**Task details**.
Without the pictures, set down every record below exactly as it reads.

Change detection data:

+ + + + + + +

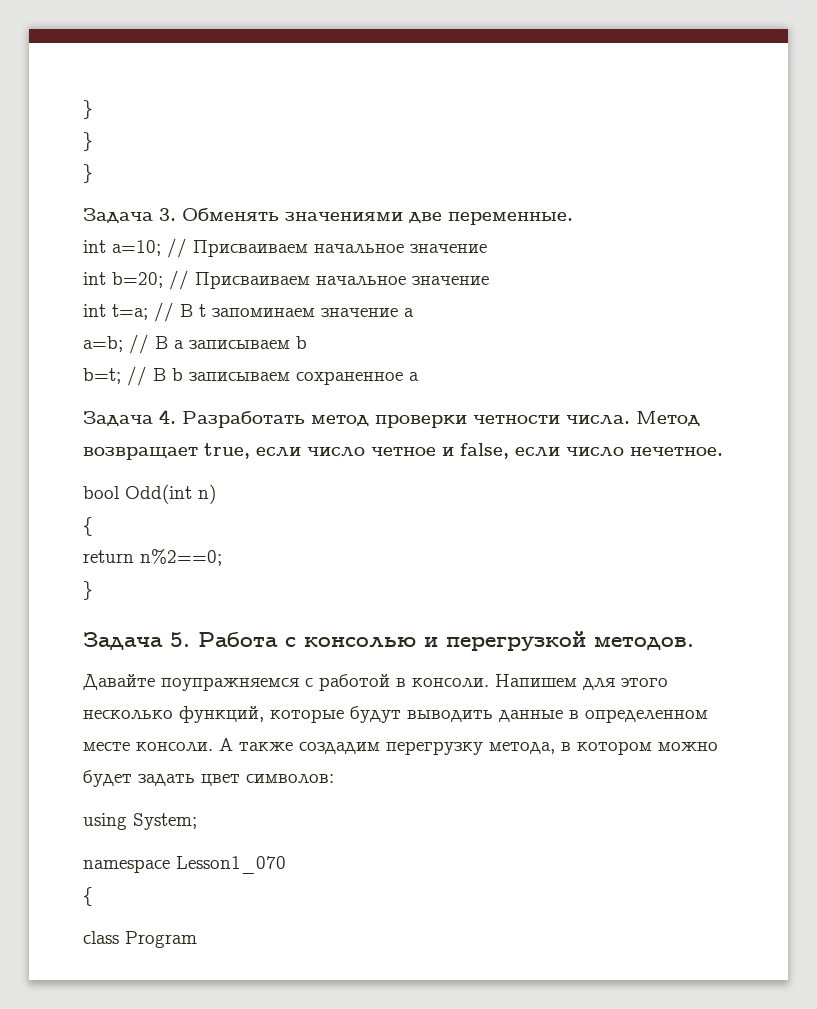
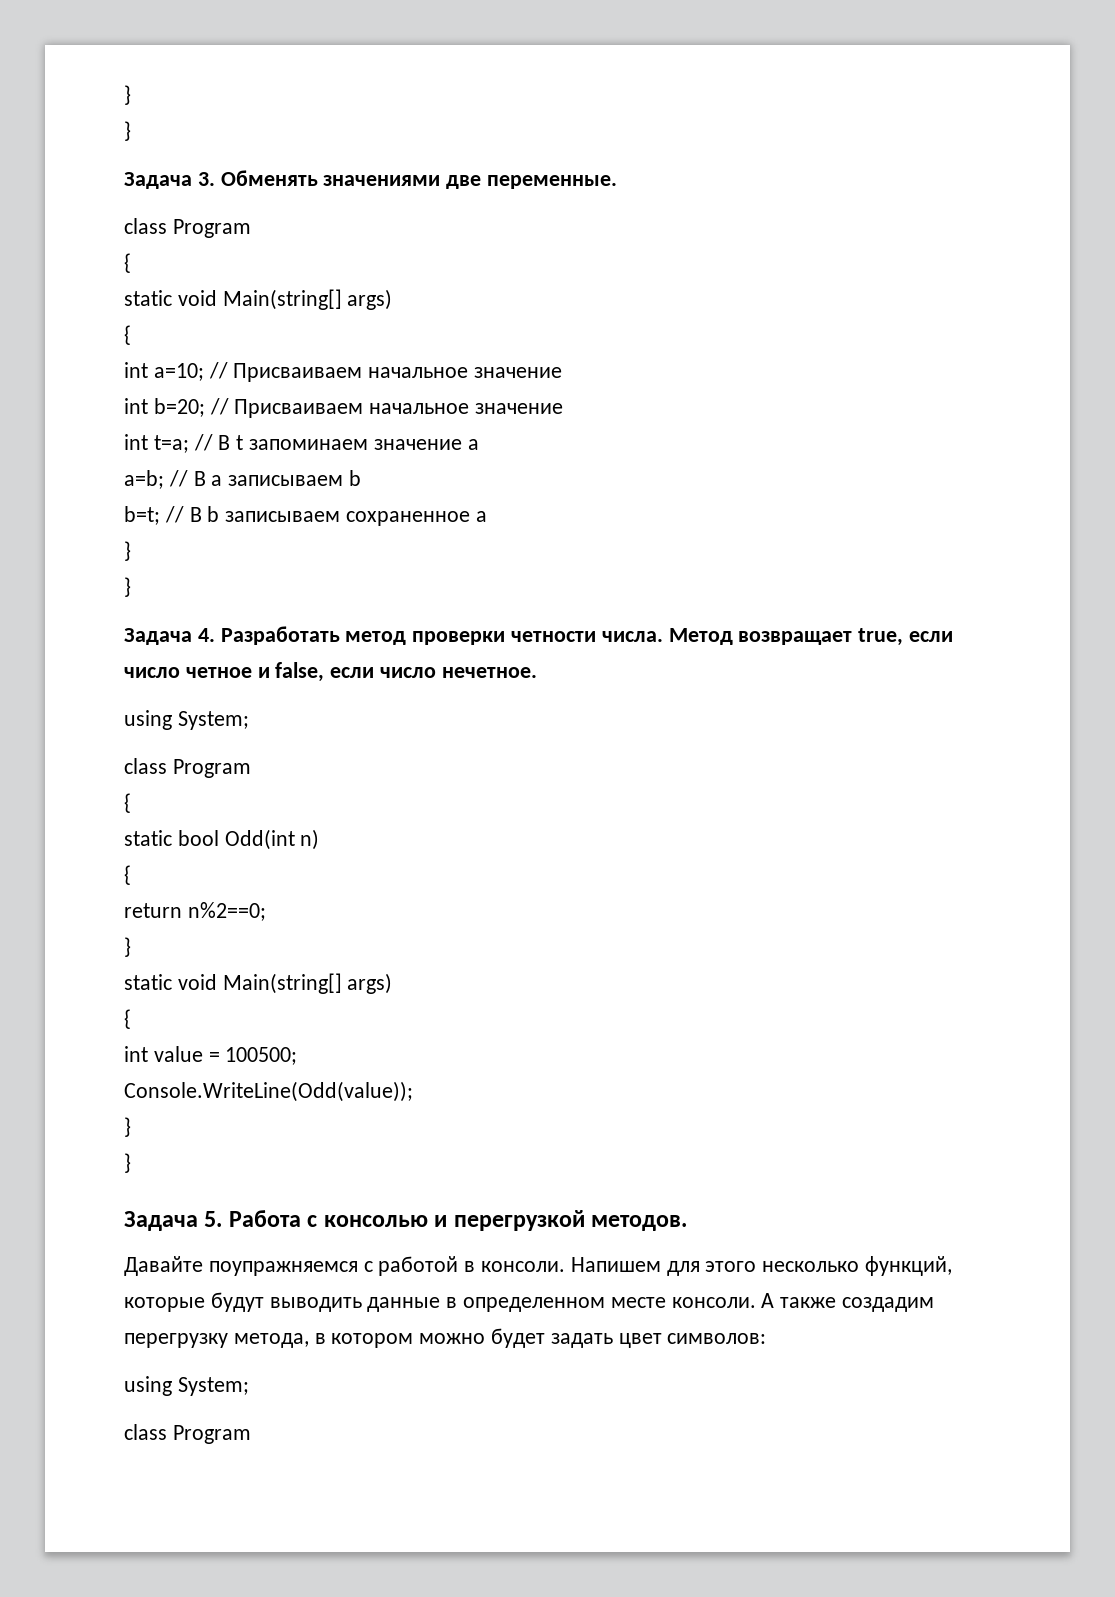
[83,100,93,119] [83,132,93,151] [83,164,93,183] } // } // } -> [124,85,131,105] [124,121,131,141] } // }
(573, 218) none -> [124,218,251,238] [124,253,131,273] [124,289,393,310] [124,325,131,345] // class Program // { // static void Main(string[] args) // {
(419, 376) none -> [124,541,131,561] [124,577,131,597] // } // }
(723, 451) none -> [124,710,249,730] [124,758,251,778] [124,793,131,813] [124,830,172,846] using System; // class Program // { // static
(93, 590) none -> [124,973,393,994] [124,1009,131,1029] [124,1046,298,1065] [124,1081,413,1102] [124,1117,131,1137] [124,1153,131,1173] // static void Main(string[] args) // { // int value = 100500; // Console.WriteLine(Odd(value)); // } // }
[83,856,286,874] [83,887,93,906] // namespace Lesson1_070 // { -> (249, 1386) none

+ + + + + + +

**Task response**.
[83,100,93,119] [83,132,93,151] [83,164,93,183] } // } // } -> [124,85,131,105] [124,121,131,141] } // }
(573, 218) none -> [124,218,251,238] [124,253,131,273] [124,289,393,310] [124,325,131,345] // class Program // { // static void Main(string[] args) // {
(419, 376) none -> [124,541,131,561] [124,577,131,597] // } // }
(723, 451) none -> [124,710,249,730] [124,758,251,778] [124,793,131,813] [124,830,172,846] using System; // class Program // { // static
(93, 590) none -> [124,973,393,994] [124,1009,131,1029] [124,1046,298,1065] [124,1081,413,1102] [124,1117,131,1137] [124,1153,131,1173] // static void Main(string[] args) // { // int value = 100500; // Console.WriteLine(Odd(value)); // } // }
[83,856,286,874] [83,887,93,906] // namespace Lesson1_070 // { -> (249, 1386) none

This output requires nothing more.